The International Commission for the Conservation of Atlantic Tunas is responsible for the conservation of tunas and tuna-like species in the Atlantic Ocean and adjacent seas. The organization was established at a Conference of Plenipotentiaries, which prepared and adopted the International Convention for the Conservation of Atlantic Tunas [download the Basic Texts, including the Convention, 389Kb], signed in Rio de Janeiro, Brazil, in 1966. After a ratification process, the Convention entered formally into force in 1969.
The official languages of ICCAT are English, French and Spanish.
About 30 species are of direct concern to ICCAT: Atlantic bluefin (Thunnus thynnus thynnus), skipjack (Katsuwonus pelamis), yellowfin (Thunnus albacares), albacore (Thunnus alalunga) and bigeye tuna (Thunnus obesus); swordfish (Xiphias gladius); billfishes such as white marlin (Tetrapturus albidus), blue marlin (Makaira nigricans), sailfish (Istiophorus albicans) and spearfish (Tetrapturus pfluegeri); mackerels such as spotted Spanish mackerel (Scomberomorus maculatus) and king mackerel (Scomberomorus cavalla); and, small tunas like black skipjack (Euthynnus alletteratus), frigate tuna (Auxis thazard), and Atlantic bonito (Sarda sarda).

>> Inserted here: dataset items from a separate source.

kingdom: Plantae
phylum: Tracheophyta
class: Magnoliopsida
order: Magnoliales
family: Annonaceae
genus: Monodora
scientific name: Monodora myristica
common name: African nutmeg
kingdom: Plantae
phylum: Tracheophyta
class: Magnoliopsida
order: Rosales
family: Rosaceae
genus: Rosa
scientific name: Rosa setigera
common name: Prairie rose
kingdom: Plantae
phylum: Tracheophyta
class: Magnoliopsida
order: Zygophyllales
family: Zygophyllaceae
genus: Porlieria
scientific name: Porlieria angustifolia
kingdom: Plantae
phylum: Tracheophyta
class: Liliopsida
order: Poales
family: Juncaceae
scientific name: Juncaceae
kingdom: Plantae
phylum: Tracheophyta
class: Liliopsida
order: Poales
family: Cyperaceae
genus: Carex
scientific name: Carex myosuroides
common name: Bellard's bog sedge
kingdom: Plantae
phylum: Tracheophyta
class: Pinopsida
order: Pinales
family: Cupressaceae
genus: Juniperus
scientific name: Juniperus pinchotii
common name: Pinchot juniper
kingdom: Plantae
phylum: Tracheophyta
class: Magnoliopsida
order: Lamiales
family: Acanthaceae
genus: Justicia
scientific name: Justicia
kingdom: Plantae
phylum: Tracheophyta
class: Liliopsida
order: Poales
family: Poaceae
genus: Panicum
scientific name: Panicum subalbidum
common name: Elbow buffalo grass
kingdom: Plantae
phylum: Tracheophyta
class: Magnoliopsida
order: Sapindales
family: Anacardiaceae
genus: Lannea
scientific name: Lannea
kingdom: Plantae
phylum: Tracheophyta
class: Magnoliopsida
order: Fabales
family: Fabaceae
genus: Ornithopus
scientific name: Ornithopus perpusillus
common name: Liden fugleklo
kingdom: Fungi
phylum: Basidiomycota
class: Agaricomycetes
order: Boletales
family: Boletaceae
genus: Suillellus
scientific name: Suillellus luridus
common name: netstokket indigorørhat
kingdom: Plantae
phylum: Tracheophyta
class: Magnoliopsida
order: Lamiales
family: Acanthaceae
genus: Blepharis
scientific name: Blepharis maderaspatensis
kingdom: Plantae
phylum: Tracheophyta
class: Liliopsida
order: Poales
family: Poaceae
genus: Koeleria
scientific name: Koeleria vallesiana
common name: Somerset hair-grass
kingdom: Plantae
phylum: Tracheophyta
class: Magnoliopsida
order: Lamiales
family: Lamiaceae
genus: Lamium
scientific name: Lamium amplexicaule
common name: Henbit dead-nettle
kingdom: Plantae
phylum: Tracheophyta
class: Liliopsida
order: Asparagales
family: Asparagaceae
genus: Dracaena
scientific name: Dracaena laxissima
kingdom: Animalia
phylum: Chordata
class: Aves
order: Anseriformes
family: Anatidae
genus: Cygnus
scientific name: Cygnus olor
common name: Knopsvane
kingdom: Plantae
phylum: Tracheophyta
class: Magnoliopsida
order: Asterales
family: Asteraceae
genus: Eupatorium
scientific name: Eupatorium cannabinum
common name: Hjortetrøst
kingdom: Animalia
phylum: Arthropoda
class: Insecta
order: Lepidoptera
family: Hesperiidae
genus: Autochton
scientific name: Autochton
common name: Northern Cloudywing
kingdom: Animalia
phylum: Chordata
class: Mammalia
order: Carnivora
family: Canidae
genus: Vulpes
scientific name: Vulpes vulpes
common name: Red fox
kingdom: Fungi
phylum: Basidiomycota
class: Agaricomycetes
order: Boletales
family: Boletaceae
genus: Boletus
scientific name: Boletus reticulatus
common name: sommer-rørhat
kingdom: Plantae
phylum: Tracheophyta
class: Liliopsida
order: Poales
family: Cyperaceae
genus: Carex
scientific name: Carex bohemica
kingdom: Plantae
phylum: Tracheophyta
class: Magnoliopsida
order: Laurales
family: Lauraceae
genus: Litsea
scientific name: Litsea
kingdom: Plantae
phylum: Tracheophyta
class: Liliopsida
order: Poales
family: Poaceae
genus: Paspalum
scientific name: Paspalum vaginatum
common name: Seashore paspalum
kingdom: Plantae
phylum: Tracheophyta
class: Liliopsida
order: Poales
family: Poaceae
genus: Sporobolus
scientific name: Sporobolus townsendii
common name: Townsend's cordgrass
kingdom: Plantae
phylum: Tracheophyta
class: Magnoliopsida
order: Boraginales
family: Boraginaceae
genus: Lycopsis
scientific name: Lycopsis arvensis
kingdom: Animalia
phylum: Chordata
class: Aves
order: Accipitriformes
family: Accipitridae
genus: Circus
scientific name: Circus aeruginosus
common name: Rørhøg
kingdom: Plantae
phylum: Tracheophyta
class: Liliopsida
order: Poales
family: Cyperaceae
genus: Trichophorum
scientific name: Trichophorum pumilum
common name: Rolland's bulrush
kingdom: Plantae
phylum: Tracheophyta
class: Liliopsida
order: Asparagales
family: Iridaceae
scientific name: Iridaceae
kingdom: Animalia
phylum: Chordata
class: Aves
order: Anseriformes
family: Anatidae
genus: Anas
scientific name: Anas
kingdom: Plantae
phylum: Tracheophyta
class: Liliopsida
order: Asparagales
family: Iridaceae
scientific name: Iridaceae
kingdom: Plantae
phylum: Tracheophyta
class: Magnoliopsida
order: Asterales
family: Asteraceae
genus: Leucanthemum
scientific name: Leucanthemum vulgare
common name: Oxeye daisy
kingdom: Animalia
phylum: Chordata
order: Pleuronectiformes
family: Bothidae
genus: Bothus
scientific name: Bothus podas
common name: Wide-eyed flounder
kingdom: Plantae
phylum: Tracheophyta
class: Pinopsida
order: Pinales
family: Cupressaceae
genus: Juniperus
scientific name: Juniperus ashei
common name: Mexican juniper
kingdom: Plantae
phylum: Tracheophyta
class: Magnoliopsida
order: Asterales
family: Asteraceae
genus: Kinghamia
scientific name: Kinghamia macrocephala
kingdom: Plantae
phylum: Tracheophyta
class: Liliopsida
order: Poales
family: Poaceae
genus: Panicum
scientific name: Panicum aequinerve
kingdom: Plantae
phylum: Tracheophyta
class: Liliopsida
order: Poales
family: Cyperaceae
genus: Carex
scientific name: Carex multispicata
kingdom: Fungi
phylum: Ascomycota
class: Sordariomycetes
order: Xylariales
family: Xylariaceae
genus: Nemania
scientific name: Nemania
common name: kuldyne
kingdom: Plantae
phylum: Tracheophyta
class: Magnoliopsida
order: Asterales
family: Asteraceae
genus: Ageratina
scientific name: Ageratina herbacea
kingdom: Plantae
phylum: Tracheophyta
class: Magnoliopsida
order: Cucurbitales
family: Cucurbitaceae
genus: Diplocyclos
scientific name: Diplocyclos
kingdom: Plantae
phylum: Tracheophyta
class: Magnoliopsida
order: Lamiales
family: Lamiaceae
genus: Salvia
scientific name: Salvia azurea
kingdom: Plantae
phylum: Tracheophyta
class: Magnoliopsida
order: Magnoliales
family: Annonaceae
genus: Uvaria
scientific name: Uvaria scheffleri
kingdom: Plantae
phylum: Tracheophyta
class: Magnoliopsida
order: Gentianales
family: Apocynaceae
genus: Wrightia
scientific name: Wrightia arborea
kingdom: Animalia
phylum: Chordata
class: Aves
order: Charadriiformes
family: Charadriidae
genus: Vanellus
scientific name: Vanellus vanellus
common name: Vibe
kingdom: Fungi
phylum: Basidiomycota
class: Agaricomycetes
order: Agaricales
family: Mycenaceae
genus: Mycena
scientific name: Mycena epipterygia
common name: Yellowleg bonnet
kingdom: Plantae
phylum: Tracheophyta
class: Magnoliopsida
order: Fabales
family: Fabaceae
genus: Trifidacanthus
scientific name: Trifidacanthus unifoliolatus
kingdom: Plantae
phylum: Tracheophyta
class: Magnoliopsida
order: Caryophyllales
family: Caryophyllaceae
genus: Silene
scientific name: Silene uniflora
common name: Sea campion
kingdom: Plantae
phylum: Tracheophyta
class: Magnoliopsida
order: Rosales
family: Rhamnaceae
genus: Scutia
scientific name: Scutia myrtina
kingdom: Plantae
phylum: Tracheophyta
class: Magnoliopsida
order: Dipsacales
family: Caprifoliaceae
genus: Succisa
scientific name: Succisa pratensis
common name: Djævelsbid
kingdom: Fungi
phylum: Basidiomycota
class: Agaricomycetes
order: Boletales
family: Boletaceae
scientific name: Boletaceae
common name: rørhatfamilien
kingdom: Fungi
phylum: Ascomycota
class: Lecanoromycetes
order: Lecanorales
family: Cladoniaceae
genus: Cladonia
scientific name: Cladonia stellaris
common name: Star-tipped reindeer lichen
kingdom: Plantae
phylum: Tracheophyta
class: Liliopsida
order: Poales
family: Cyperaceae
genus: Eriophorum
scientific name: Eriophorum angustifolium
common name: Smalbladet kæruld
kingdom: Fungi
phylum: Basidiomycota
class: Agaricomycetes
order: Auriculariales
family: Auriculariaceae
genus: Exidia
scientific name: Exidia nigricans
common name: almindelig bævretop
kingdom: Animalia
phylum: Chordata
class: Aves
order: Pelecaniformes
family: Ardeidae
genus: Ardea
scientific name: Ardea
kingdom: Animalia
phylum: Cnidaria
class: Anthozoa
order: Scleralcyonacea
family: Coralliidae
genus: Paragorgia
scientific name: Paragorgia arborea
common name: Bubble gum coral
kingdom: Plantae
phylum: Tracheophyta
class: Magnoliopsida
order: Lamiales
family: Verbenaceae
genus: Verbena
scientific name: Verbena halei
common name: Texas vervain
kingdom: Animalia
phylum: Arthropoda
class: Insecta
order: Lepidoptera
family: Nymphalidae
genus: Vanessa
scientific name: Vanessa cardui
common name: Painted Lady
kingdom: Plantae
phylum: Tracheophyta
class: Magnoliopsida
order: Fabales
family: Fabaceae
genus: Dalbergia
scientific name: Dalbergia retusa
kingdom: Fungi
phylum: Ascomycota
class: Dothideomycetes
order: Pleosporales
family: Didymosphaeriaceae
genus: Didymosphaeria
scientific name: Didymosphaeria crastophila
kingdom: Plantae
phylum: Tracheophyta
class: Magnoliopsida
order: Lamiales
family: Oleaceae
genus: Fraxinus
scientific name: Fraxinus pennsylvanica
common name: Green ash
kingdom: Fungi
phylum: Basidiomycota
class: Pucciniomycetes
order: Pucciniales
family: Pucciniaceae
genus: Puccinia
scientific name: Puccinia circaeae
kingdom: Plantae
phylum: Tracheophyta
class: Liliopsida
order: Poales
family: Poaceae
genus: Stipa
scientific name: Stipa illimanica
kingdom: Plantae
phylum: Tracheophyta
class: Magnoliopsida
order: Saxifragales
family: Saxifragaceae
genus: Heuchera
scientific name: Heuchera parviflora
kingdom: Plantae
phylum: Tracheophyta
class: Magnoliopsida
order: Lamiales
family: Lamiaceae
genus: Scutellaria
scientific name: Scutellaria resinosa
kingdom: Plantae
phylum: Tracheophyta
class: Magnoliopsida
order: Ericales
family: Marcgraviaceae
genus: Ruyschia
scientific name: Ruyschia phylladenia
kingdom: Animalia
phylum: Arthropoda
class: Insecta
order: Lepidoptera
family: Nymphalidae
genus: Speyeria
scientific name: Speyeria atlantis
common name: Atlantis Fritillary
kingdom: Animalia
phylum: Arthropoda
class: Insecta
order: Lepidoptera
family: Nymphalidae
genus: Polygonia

Through the Convention, it is established that ICCAT is the only fisheries organization that can undertake the range of work required for the study and management of tunas and tuna-like fishes in the Atlantic. Such studies include research on biometry, ecology, and oceanography, with a principal focus on the effects of fishing on stock abundance. The Commission's work requires the collection and analysis of statistical information relative to current conditions and trends of the fishery resources in the Convention area. The Commission also undertakes work in the compilation of data for other fish species that are caught during tuna fishing ("bycatch", principally sharks) in the Convention area, and which are not investigated by another international fishery organization.